Hassellback Honey Nut Squash with Cranberry Pumpkin Seed Gremolata
- 4 honey nut squash or 3 large butternut squash
- 4 teaspoons maple syrup
- salt and pepper
- 1/4 cup dried cranberries
- 1/4 cup pumpkin seeds
- 1 clove garlic
- 1 teaspoon grated lemon zest
- chopped parsley for garnish
- Preheat the oven to 400°. Halve squash lengthwise and scoop out seeds with a large spoon. Using a peeler, remove skin.
- Then, place one of the squash halves on a cutting board and place the handle of a wooden spoon (or other wooden utensils like chopsticks) on either side of the squash. These will act as guards and will prevent your blade from going all the way through as you slice the squash. Try and find two handles that have the exact same thickness, or at least very similar heights.
- (There are 2 schools of thought, cook the squash first so it can more easliy be hasselbacked or make the slits while it is raw and then roast. I prefer the latter so the squash keep their integrity, but you might find softening them up in the oven first will aid you in making the slits...) BE CAREFUL and mind your fingers, whatever you do!

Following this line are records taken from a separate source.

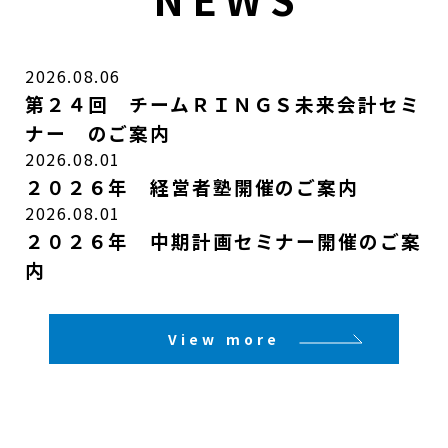
2026.08.06
第２４回 チームＲＩＮＧＳ未来会計セミ
ナー のご案内
2026.08.01
２０２６年 経営者塾開催のご案内
2026.08.01
２０２６年 中期計画セミナー開催のご案
内
View more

- With a sharp knife, carefully cut very thin slits in the squash, starting at the narrow end; even though you have the wooden utensils there acting as guards, always be mindful not to go all the way through. Once you've 'hassellbacked' all the squash, place them flat side down on a large sheet pan that has been coated in nonstick spray. drizzle the squash with maple syrup and generously season with salt and pepper. Roast in the oven for 15 minutes.
- In a food processor, combine cranberries, pumpkin seeds, garlic and lemon zest. Pulse until they are combined and coarsely chopped to make the gremolata. Take the squash out of the oven. the slits will have opened up a bit so you can fill them with the gremolata mixture. Roast for another 5 minutes. Garnish with chopped parsley. The honey nut squash halves make 8 perfect individual servings. If using butternut, after presenting your masterpiece as whole squash, you can cut them up into individual servings.